Mersinli Cemal Paşa metnindeki “Cemal Paşa, H. 1288 (M. 1872/1873) yılında Mersin’de doğmuştur.” cümlesini İngilizceye çevirin.

━━━━━ Sunulan metin

Mersinli Cemal Paşa (1872/1873-7 Ekim 1941)

22 Eki

Mersinli Cemal Paşa (1872/1873-7 Ekim 1941)

Mersinli Cemal Paşa (1872/1873-7 Ekim 1941)

Cemal Paşa, H. 1288 (M. 1872/1873) yılında Mersin’de doğmuştur. Bahriye Nazırı ve İttihatçı olan Cemal Paşa’dan ayırmak için kendisi “Küçük Cemal” olarak da adlandırılmaktadır. Cemal Paşa’nın ailesi Mersin’in tanınmış ailelerinden olup annesi Cemile Hanım, aslen Ispartalı olan babası ise gümrük memuru ve bir dönem de belediye başkanlığı yapmış olan Osman Efendi’dir.

Cemal Paşa, ilköğrenimini Mersin’de tamamladıktan sonra İstanbul’a gelerek 1892 yılında Harbiye Mektebine başlamıştır. 1311-b-12 sicil numarası ile Erkân-ı Harbiye (Kurmay) Mektebinde eğitimini tamamlayarak 13 Mart 1895 tarihinde teğmen olmuş ve 24 Ocak 1896’da üsteğmenliğe yükselmiştir. 23 Ocak 1898’de Kurmay Yüzbaşı olduktan sonra 2 Nisan 1898’de Erkân-ı Harbiye Umumiye Dairesi Üçüncü Şubesinde görevlendirilmiştir. 8 Ekim 1898’de 4’üncü dereceden Mecidî Nişanı ile ödüllendirilmiştir. 15 Mart 1900 tarihinde Kurmay Kıdemli Yüzbaşı olmuş ve 28 Ekim 1901’de 4’üncü dereceden Osmanî Nişanı almıştır. 6 Ağustos 1903 tarihinde Türbedere ile Cisr-i Mustafapaşa ve Kuleli Bergos ile yük istasyonları arasındaki hattın teftişine görevlendirilmiştir. 1903 yılının 6 Ağustos’unda Kurmay Binbaşı, 26 Eylül’ünde ise Kurmay Yarbay olmuş ve 27 Ocak 1904’de ise Edirne İnşaat Komisyonunda çalışırken zararlı yayınlar okuduğu gerekçesiyle Harput’a sürgün edilmiştir. 5 Şubat 1905’te 4’üncü Orduda görevlendirilmiş ve bu görevi sırasında Dersim bölgesindeki isyanı bastırmada gösterdiği başarıdan dolayı 17 Mart 1908’de Kurmay Albay olmuştur.

━━━━━━━━━━
━━━━━ Kaynak malzeme

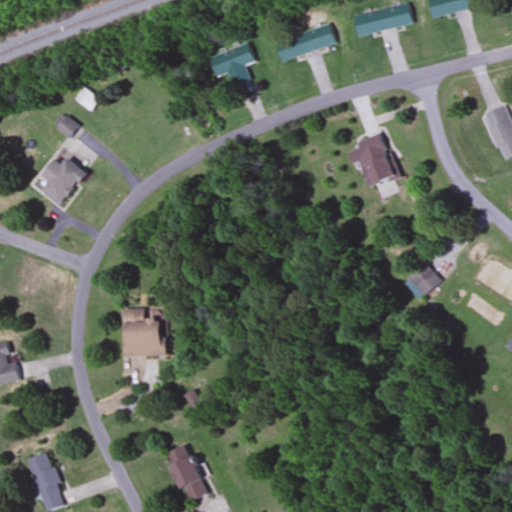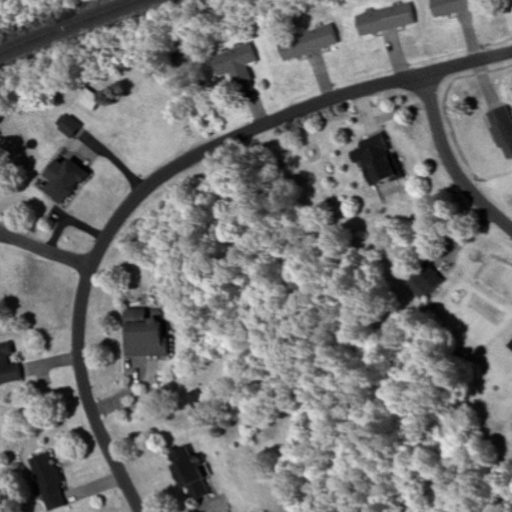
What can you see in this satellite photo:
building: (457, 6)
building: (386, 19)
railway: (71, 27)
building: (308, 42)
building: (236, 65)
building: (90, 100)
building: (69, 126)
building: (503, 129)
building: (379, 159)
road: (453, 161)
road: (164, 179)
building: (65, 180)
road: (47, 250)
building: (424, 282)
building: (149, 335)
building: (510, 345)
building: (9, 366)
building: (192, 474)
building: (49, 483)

━━━━━━━━━━
━━━━━ Kaynak malzeme

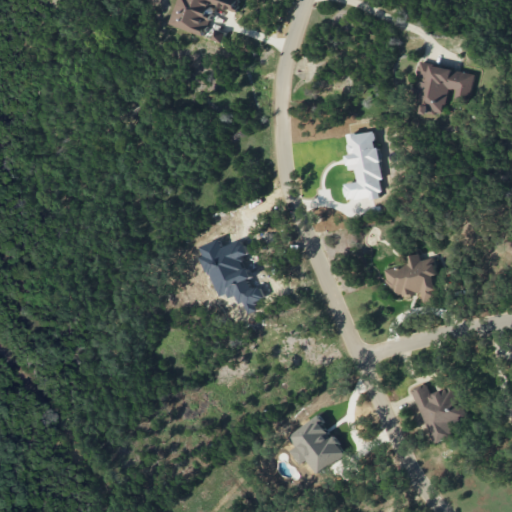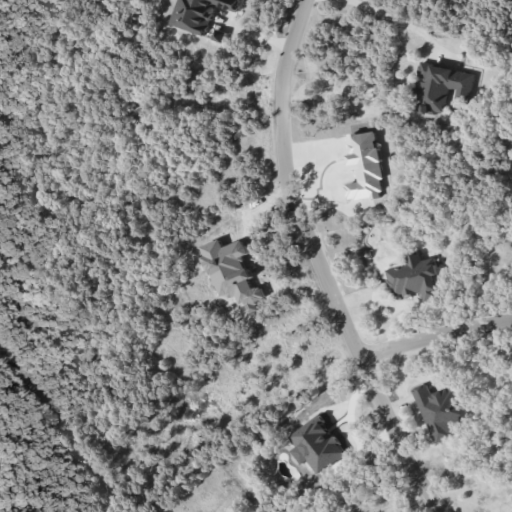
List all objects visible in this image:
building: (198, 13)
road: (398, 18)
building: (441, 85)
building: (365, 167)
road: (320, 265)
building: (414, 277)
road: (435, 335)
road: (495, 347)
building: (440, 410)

━━━━━━━━━━

Görev yanıtı → Cemal Pasha was born in Mersin in 1288 AH (1872/1873 CE).